◆ Work to be completed ◆
Look below. Copy each line that has "Keep" in it.

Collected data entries
↓

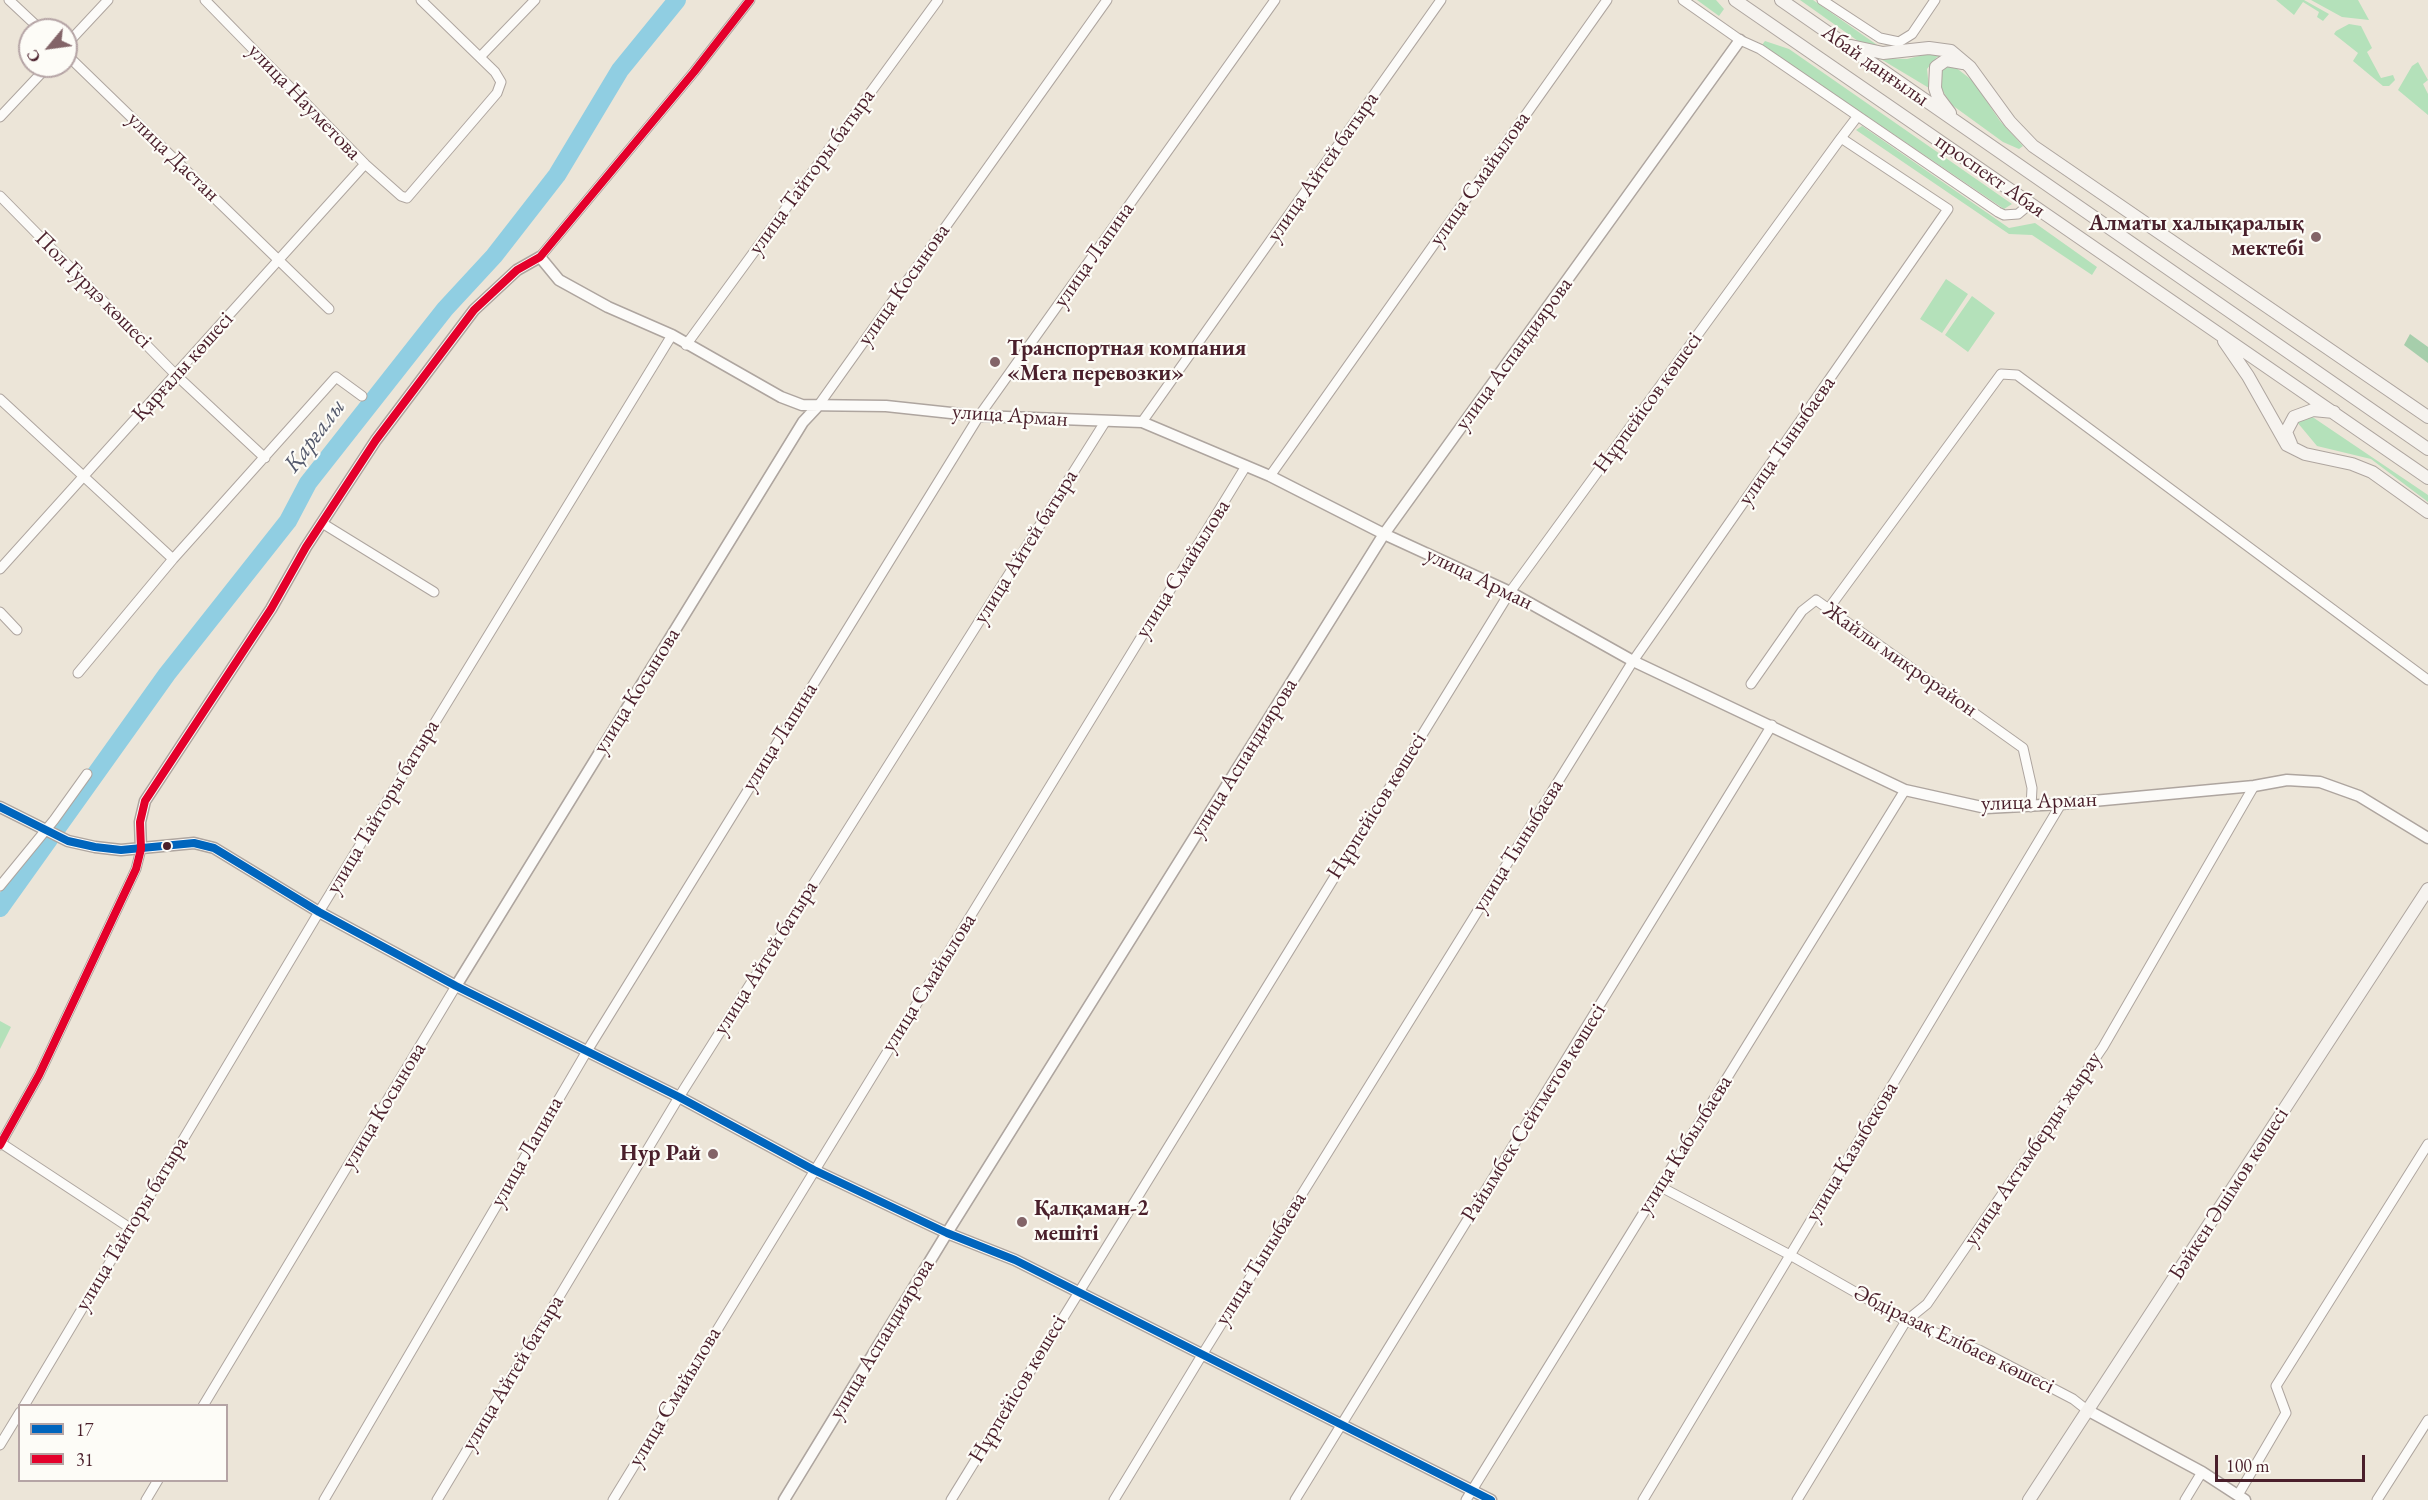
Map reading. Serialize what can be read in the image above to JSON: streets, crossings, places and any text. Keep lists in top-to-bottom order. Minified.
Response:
{"streets":{"main road":["Абай даңғылы","проспект Абая","Бәйкен Әшімов көшесі"],"street":["улица Науметова","улица Дастан","улица Айтей батыра","улица Тайторы батыра","улица Смайылова","улица Лапина","улица Косынова","Пол Гурдэ көшесі","улица Аспандиярова","Қарғалы көшесі","Нұрпейісов көшесі","улица Арман","улица Тыныбаева","Жайлы микрорайон","Райымбек Сейтметов көшесі","улица Кабылбаева","улица Актамберды жырау","улица Казыбекова","Әбдіразақ Елібаев көшесі"]},"crossings":[["Абай даңғылы","проспект Абая"],["улица Науметова","Қарғалы көшесі"],["улица Дастан","Қарғалы көшесі"],["улица Айтей батыра","улица Арман"],["улица Тайторы батыра","улица Арман"],["улица Смайылова","улица Арман"],["улица Лапина","улица Арман"],["улица Косынова","улица Арман"],["Пол Гурдэ көшесі","Қарғалы көшесі"],["улица Аспандиярова","улица Арман"],["Нұрпейісов көшесі","улица Арман"],["Нұрпейісов көшесі","улица Тыныбаева"],["улица Арман","улица Тыныбаева"],["улица Арман","Жайлы микрорайон"],["улица Арман","Райымбек Сейтметов көшесі"],["улица Арман","улица Кабылбаева"],["улица Арман","улица Актамберды жырау"],["улица Арман","улица Казыбекова"],["улица Кабылбаева","Әбдіразақ Елібаев көшесі"],["улица Актамберды жырау","Әбдіразақ Елібаев көшесі"],["улица Казыбекова","Әбдіразақ Елібаев көшесі"],["Бәйкен Әшімов көшесі","Әбдіразақ Елібаев көшесі"]],"water":["Қарғалы"],"places":["Алматы халықаралық мектебі","Транспортная компания «Мега перевозки»","Нур Рай","Қалқаман-2 мешіті"],"lines":["transit line 31","transit line 17"],"legend":["17","31"],"scale_bar":"100 m","north":"bottom left"}
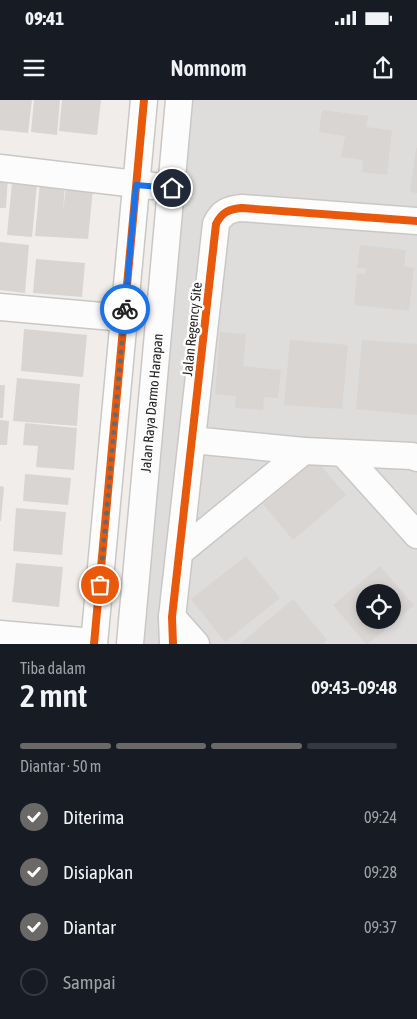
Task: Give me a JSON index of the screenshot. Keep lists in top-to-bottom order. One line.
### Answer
{"streets":{"street":["Jalan Regency Site","Jalan Raya Darmo Harapan"]},"page":{"status":"09:41","header":"Nomnom","heading":["2 mnt","Tiba dalam","09:43–09:48"],"bar":"Diantar · 50 m","list":[["Diterima","09:24"],["Disiapkan","09:28"],["Diantar","09:37"],"Sampai"]}}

↑

◆ Task result ◆
Map reading. Serialize what can be read in the image above to JSON: streets, crossings, places and any text. Keep lists in top-to-bottom order. Minified.
Task: Give me a JSON index of the screenshot. Keep lists in top-to-bottom order. One line.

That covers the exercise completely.